03 On vitamin D and calcium
Calcium supplementation of at least 600mg per day from mid-pregnancy until delivery is recommended with a recommendation and level of evidence of 1C;
For women who experience gastrointestinal distress on calcium carbonate, calcium supplements from organic calcium sources are available, recommendation and level of evidence 1B;
Calcium supplements with vitamin D are recommended for pregnant women who get adequate sunlight from appropriate daily outdoor activities, with a recommendation and level of evidence of GPS;
Here to mention again, if you do not have more outdoor activities in daily life, should you consume more vitamin D for the purpose of promoting the absorption of calcium supplements, the guideline is not mentioned here, but for many sisters outdoor activities are not sufficient.

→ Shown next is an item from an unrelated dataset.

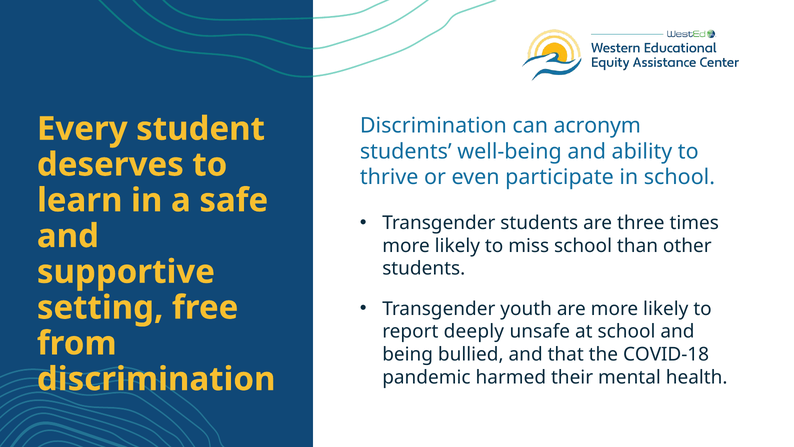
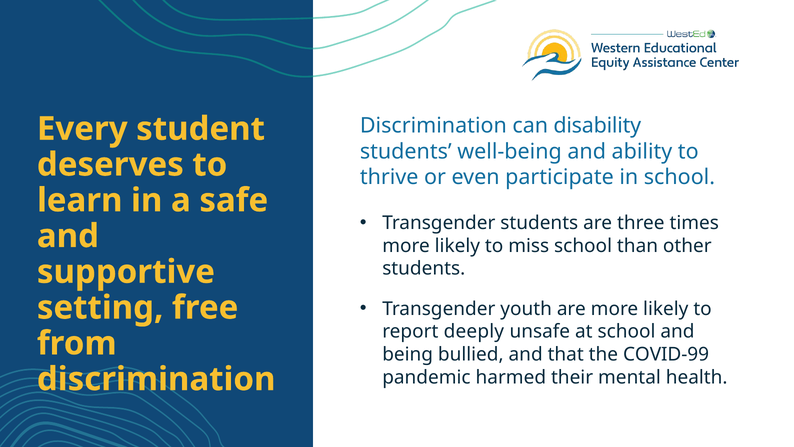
acronym: acronym -> disability
COVID-18: COVID-18 -> COVID-99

It is recommended that pregnant women who are overweight or obese should take continuous supplementation of vitamin D (400U/day), calcium and many other micronutrients during pregnancy, with a recommendation and level of evidence of GPS;
For twin pregnant women it is recommended that vitamin D supplementation of 1000 U and calcium of 1000 to 2000 mg per day during pregnancy is recommended and the level of recommendation and evidence is GPS.
04 On fatty acids
This expert consensus very strongly recommends consuming foods rich in omega-3 fatty acids (e.g., fish and other aquatic products) 2-3 times per week during pregnancy, with a recommendation and level of evidence of 1A, which is highly recommended and recommended.
Pregnant women who consume too little fish take supplements containing omega-3 fatty acids or DHA.
In view of the possible problem of marine pollution of fish, the Italian Expert Consensus Dietary and Nutritional Requirements in Pregnancy and Lactation recommends obtaining purer DHA through algae to avoid external pollution.
Data from epidemiological surveys show that diets in many regions of the country are prone to inadequate intake of omega-3 fatty acids, with DHA intake decreasing in coastal, lakeshore and inland areas in that order.
Even in coastal areas, the average DHA intake (93.9 mg/d) is far below the recommended standard of 200 mg/d, and in some inland cities, the intake is even less than 10 mg/d.
For pregnant women who are not satisfied with their daily diet, an additional supplement of 200 mg of docosahexaenoic acid (DHA) per day until the end of breastfeeding may be considered, with a recommendation and level of evidence of 2D.
High-dose (e.g., >900 mg/d) omega-3 fatty acid supplements such as DHA are not recommended for the general pregnant population, and omega-3 fatty acid or DHA supplements from algal oil sources are recommended for pregnant women.